Syadan ada seorang raja yang ingin sekali
memahami tiga hal penting dalam kehidupan ini. Siapa orang terpenting, kapan
waktu terpenting dan pekerjaan apa yang terpenting? Sang Raja berusaha mencari
tahu namun belum juga mendapatkan jawaban yang memuaskan hatinya. Akhirnya ia
mendengar tentang seorang pertapa mandara sakti dan Raja memutuskan untuk
bertanya kepada pertapa tersebut. Sayangnya sang pertapa tidak sudi
meninggalkan pertapaannya di tengah hutan, dan juga tidak hendak menemui raja, ataupun
bangsawan, maka pergilah sang Raja dengan menyamar sebagai orang biasa.
Sesampainya
di gubuk pertapa, Raja tidak menemukan orang yang ingin ditemuinya itu, ia lalu
duduk-duduk beristirahat di depan gubuk itu sambil menunggu si pertapa kembali.
Tetapi hingga hari menjelang senja Pertapa itu belum kembali juga dan Raja
merasa sangat lelah. Ia lalu merebahkan diri di atas dipan kayu untuk
beristirahat. Entah berapa lama Raja tertidur hingga lamat-lamat ia mendengar
langkah kaki bergegas disusul suara keras terpentangnya pintu. Raja melompat
bangun. Ternyata Pertapa datang sambil memanggul seorang lelaki yang tampaknya
terluka parah.
"Ayo,
bantu aku, orang ini terluka parah dan kehabisan banyak darah, bila tidak cepat
ditolong ia akan mati." Kata Pertapa itu.
Raja
segera membantunya membaringkan orang yang terluka parah itu ke atas dipan. Ia
lalu merobek jubahnya untuk membalut luka menganga di perut orang itu.
“Aku
akan mencari daun-daun obat di hutan untuk menghentikan pendarahan orang ini.” Pertapa
itu menghilang ke balik pintu.

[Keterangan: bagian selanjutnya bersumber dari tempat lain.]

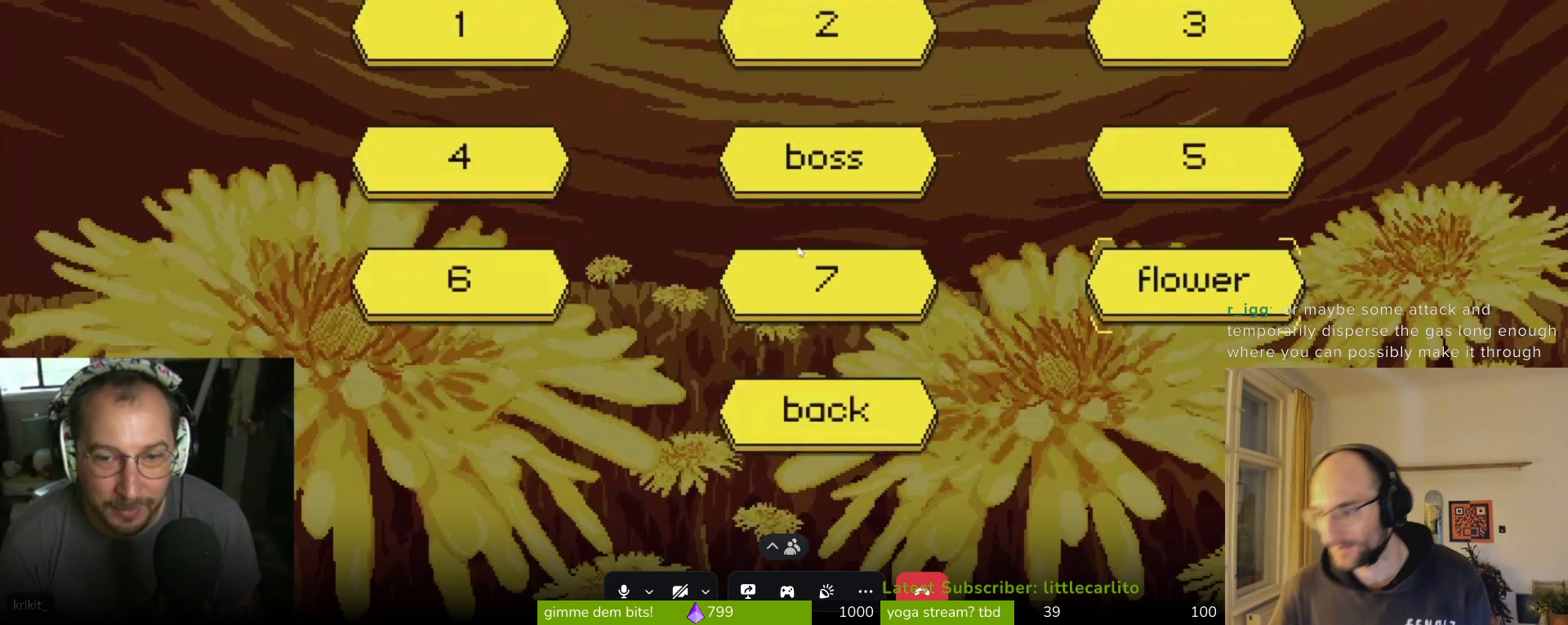
{"buttons": [], "left_stick": "center", "events": []}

Tak lama kemudian ia kembali dengan seikat daun
obat, setelah dibasuh dengan air, ia menyuruh Raja menempelkan ke atas luka
orang itu. Setelah
berusaha semalaman Raja dan Pertapa berhasil menghentikan pendarahan orang itu
dan keadaan kritis berlalu. Karena kelelahan Raja lupa maksud kunjungannya dan
jatuh tertidur di atas lantai di samping dipan. Demikian pula halnya Pertapa.
Tiga
hari kemudian lelaki yang terluka parah itu sadarkan diri. Ketika ia melihat
siapa yang sedang merawat luka-lukanya, ia kaget bukan main, lupa akan sakit
dan luka-lukanya ia berusaha bangun untuk berlutut. Tetapi Raja berusaha
mencegahnya dan memaksanya tetap berbaring.
"Tuan
Raja, terima kasih telah menyelamatkan nyawa hamba dan merawat hamba selama
hamba pingsan. Tapi jikalau Tuanku tahu siapa diriku, Tuan pasti tidak sudi
menolongku." Kata lelaki itu lemah.
"Hm,
siapakah engkau ini?" Tanya Raja dengan sikap waspada. "Dan bagaimana
kau tahu aku adalah raja negeri ini?"
"Tentu
saja hamba tahu, sebab hamba mengikuti Tuan dari luar tembok istana. Mengetahui
Tuan akan melakukan perjalanan menuju hutan dengan menyamar, hamba melihat
kesempatan baik untuk...untuk...membunuh Tuan."
Raja
sangatlah terkejut mendengar pengakuan itu. "Siapakah kau dan mengapa kau
ingin membunuhku?"
"Hamba
adalah pangeran dari negeri yang telah Tuan taklukkan, karena sakit hati, hamba
telah lama mencari-cari kesempatan membalas dendam. Tapi pagi itu tanpa hamba
duga serombongan pengawal Tuan diam-diam mengikuti dan mereka mencurigai
gerak-gerik hamba lalu menyerang hingga hamba menderita luka parah. Mungkin
mengira hamba telah mati, mereka membiarkan hamba tergeletak di atas tanah. Untunglah
ada Pertapa yang menolong hamba, dan juga Tuan Raja. Nah, hamba telah mengakui
berterus-terang, jika Tuan Raja ingin menghukum hamba, lakukan saja."
Setelah
merenung beberapa saat Raja menjawab: "Hm. Selama tiga hari tiga malam aku
merawat dan menungguimu. Selama itu kau menjadi orang terpenting dalam
kehidupanku. Kau ingin membalas dendam karena perbuatanku terhadap keluarga dan
kerajaanmu, aku malah menyelamatkan nyawamu.”
"Dan
selama merawatmu itulah waktu yang paling penting dan pekerjaan merawatmu itupun
sesungguhnya pekerjaan yang paling penting. Akhirnya aku menemukan jawaban dari
pertanyaan-pertanyaan yang selama ini mengganggu pikiranku.”
Mendengar
ucapan Raja, lelaki itu menangis terharu. Sejak itu ia takluk dan menjadi
pengawal Raja yang setia.
***
Cerita
di atas saya sadur dari buku Leo Tolstoi. Karena saya sangat suka, saya tidak hanya menceritakannya kembali
dengan versi berbeda. Namun juga menjadikannya filosofi. Ketika membacanya pertama kali beberapa tahun
silam, saya menyadari pelajaran mendalam di balik cerita ini yang juga didukung banyak value (nilai) yang saya yakini benar.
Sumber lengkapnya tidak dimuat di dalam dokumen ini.